While protein isolates and and refined flours such aren’t as bad as processed chicken nuggets make from meat slurry, it is just as processed. And by fingerpointing at agriculture, I wonder in the Soylent crew knows how these things are made? Protein isolates come from a variety of sources. Whey comes from milk. Vegan ones come from pea, rice, hemp, and so on. They all require a massive amount of agriculture and processing, and often higher concentrations of arsenic wind up in whey protein because of the water in the process. Flour is not mined. Of course, if we stopped growing everything except the crap used to make Soylent, or 50% of the world did, we could presumably cut back on agriculture.

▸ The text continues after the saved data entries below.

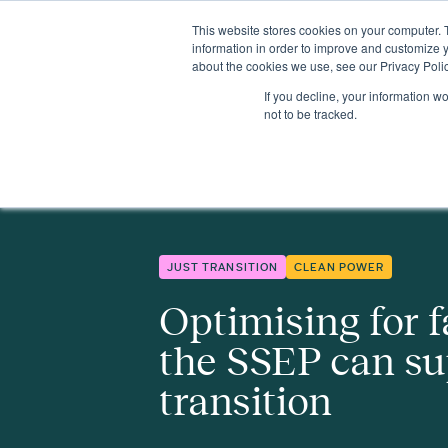
This website stores cookies on your computer. 
Insights
Events
Expertise
Membership
information in order to improve and customize y
about the cookies we use, see our Privacy Polic
If you decline, your information w
Insights
Optimising for fairness – how the SSEP can support a ju
not to be tracked.
JUST TRANSITION
CLEAN POWER
Optimising for f
the SSEP can su
transition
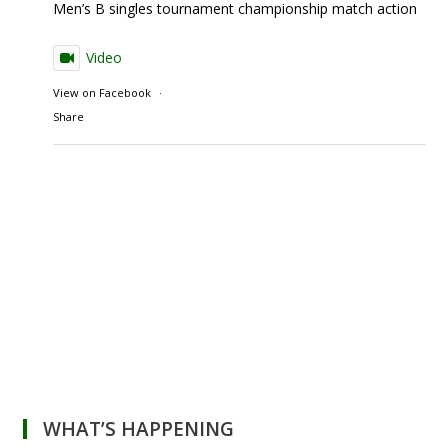
Men’s B singles tournament championship match action
Video
View on Facebook
·
Share
WHAT’S HAPPENING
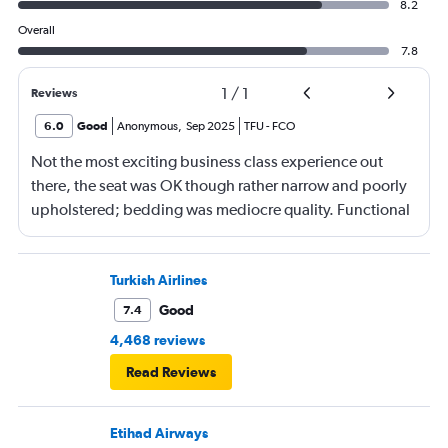
8.2
Overall
7.8
1
/
1
Reviews
6.0
Good
Anonymous
,
Sep 2025
TFU
-
FCO
Not the most exciting business class experience out
there, the seat was OK though rather narrow and poorly
upholstered; bedding was mediocre quality. Functional
more than anything else. Food mediocre, no choice of
menu. Staff seem to do their best despite language
barrier and differing service expectations in terms of
Turkish Airlines
what J class should be today.
Good
7.4
4,468 reviews
Read Reviews
Etihad Airways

Which comes to another question, who gets to give up eating fresh fruit and vegetables to eat Soylent Green? I have a feeling it won’t be rich white programmers. We already have sources of cheap processed food that taste good. Good luck getting people to willingly eat oatmeal goo instead of a cheeseburger. Or replace them with what’s in MREs, and see how that goes. I’ve eaten MRE’s, and let me say this: thank goodness for Tabasco and laxatives. Soldiers, I feel for ya. It would be nice to reduce our intake to a protein pill with phytochemicals and antioxidants and nutrients. But we could solve many of the problems put forth by this campaign by becoming vegetarians or eating much less meat. And this is coming from a die-hard carnivore.
What say you? Are you ready to live on protein shakes?